Over the weekend, The Wall Street Journal devoted nearly 3,000 words to the saga of Nicholas Negroponte's plan: "Design a $100 laptop and, within four years, get it into the hands of up to 150 million of the world's poorest schoolchildren." What went wrong? "Mr. Negroponte's ambitious plan has been derailed, in part, by the power of his idea." Huh?
For-profit companies threatened by the projected $100 price tag set off at a sprint to develop their own dirt-cheap machines, plunging Mr. Negroponte into unexpected competition against Intel and Microsoft.Bonus anecdote:
Intel, which normally doesn't sell computers, introduced a small laptop for developing countries called the Classmate, which currently goes for between $230 and $300. It hopes to prevent AMD, whose chips are in Mr. Negroponte's competing computer, from becoming a standard in the developing world.

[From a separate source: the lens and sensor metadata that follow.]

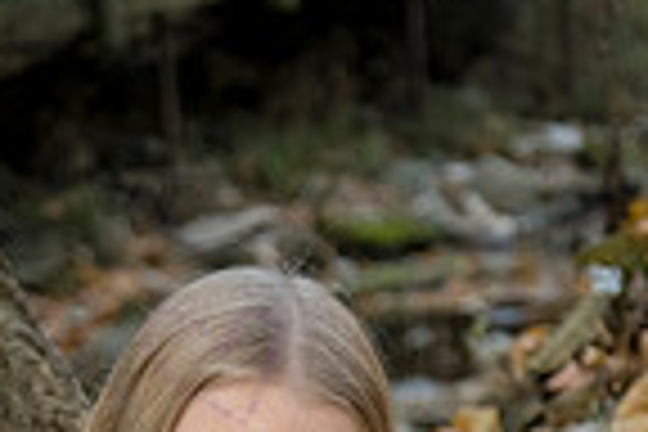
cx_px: 230
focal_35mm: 194
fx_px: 3492
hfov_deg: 10.6
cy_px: 765
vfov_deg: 6.9
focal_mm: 62
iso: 800
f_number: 4.5
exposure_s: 1/320
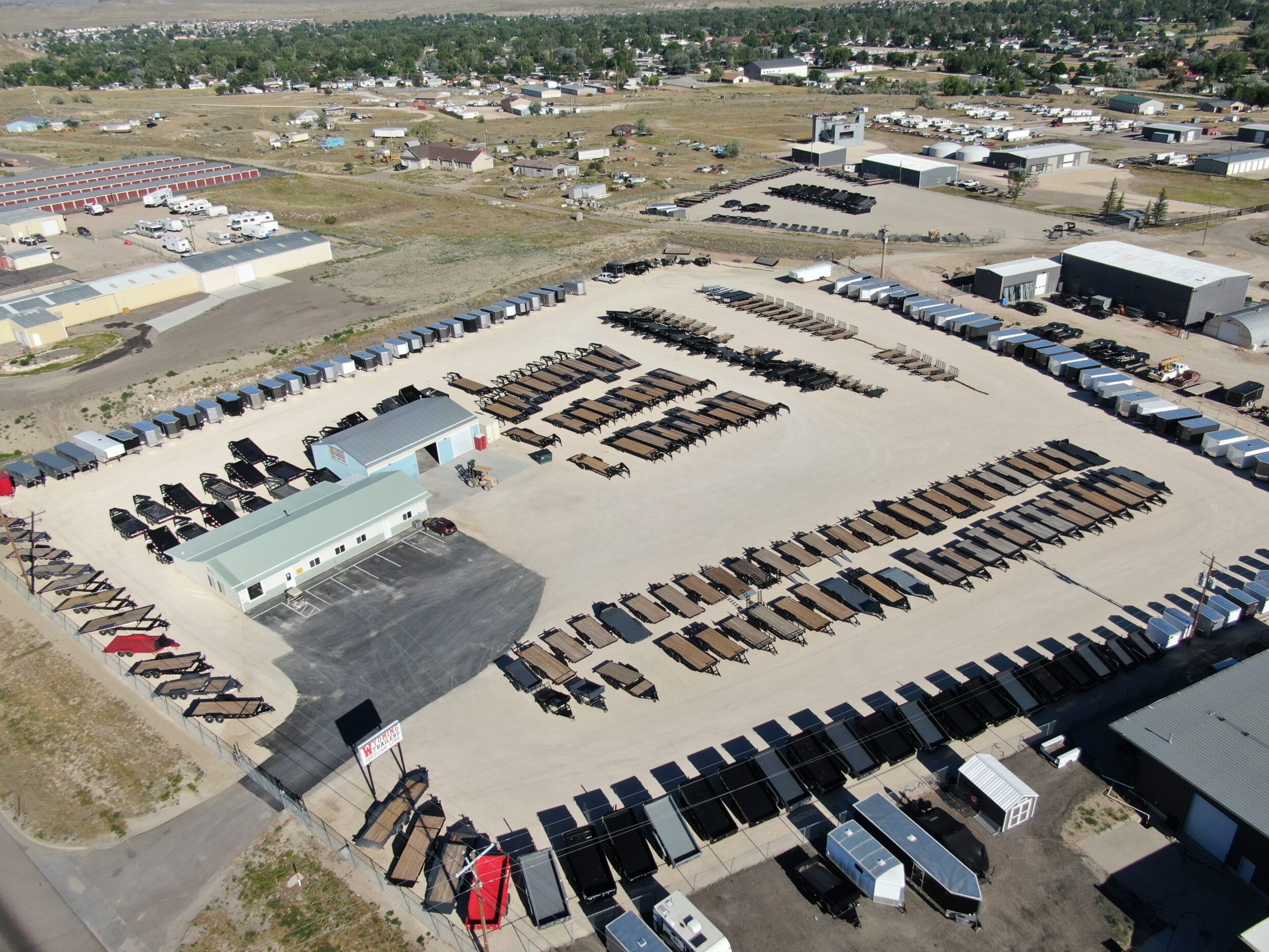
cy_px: 492
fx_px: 916
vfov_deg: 54.9
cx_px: 660
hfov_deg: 69.4
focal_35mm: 25
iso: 100
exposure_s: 1/1600
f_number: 2.8
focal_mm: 4.39
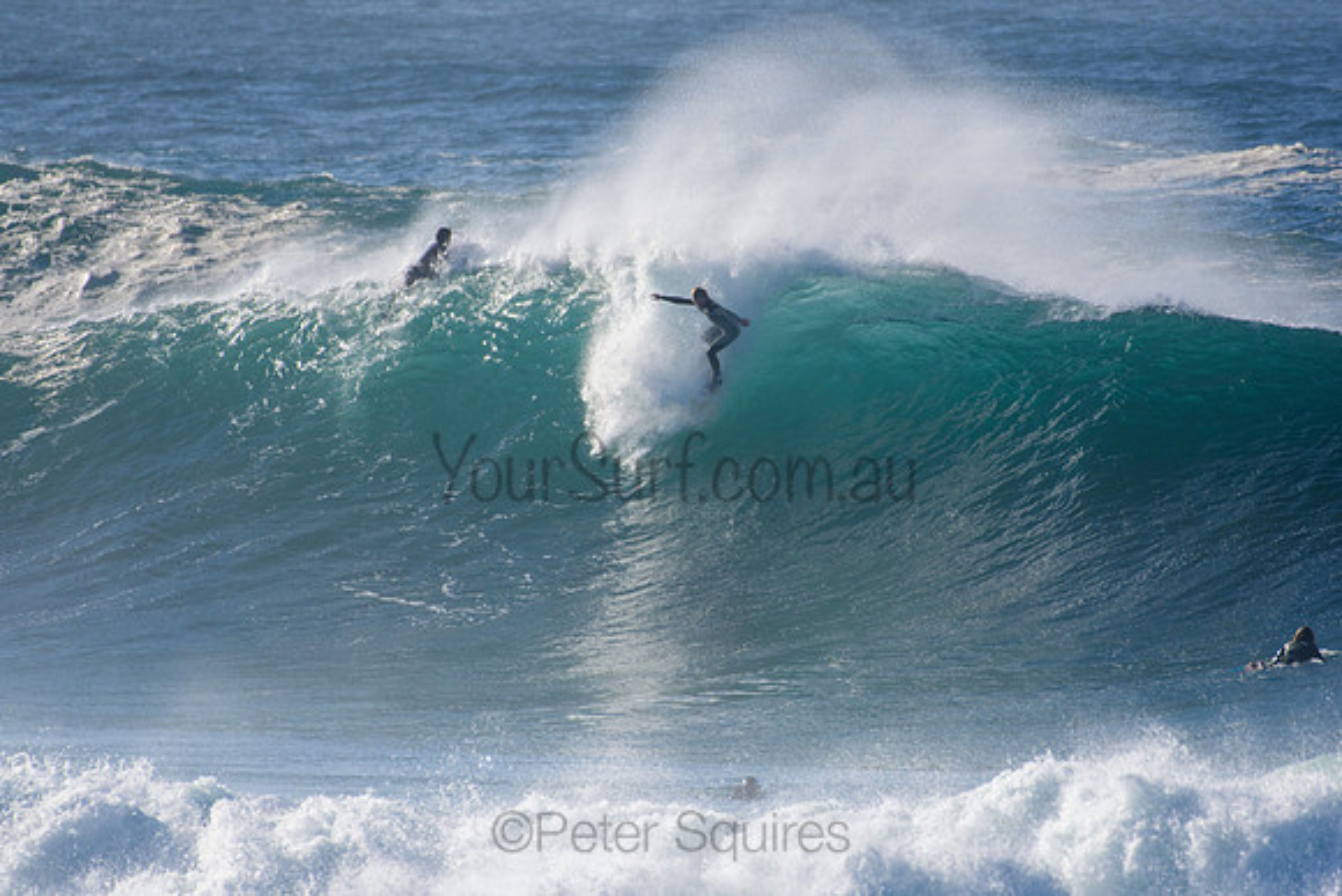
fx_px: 27964
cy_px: 448
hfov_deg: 2.7
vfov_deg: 1.8
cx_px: 671
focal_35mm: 750
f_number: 5.6
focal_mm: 500
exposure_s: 1/2000
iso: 320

Some potential buyers are having second thoughts. Officials in Libya, who had planned to buy up to 1.2 million of the laptops, became concerned that the machines lacked Windows, and that service, teacher training and future upgrades might [therefore] become a problem.
It now sells for $188, plus shipping. The higher price has made the laptop vulnerable to competition. Taiwanese, Indian and Israeli sellers of inexpensive Windows laptop see the developing world's more than one billion potential young customers as a big opportunity.
At a private meeting with a group from Rwanda, Negroponte announced that 20,000 laptops, courtesy of the "Give One. Get One." program, would soon be distributed. Carine Umutesi, who works for Rwanda's Information Technology Authority, questioned who would fix them if they break.
Mr. Negroponte said some initial tech support would be provided by Brightstar Corp., a Miami-based wireless equipment distributor. Just who would provide support a few years from now, he said, was "a frightening question." The students, he said, will need "to do as much maintenance as possible."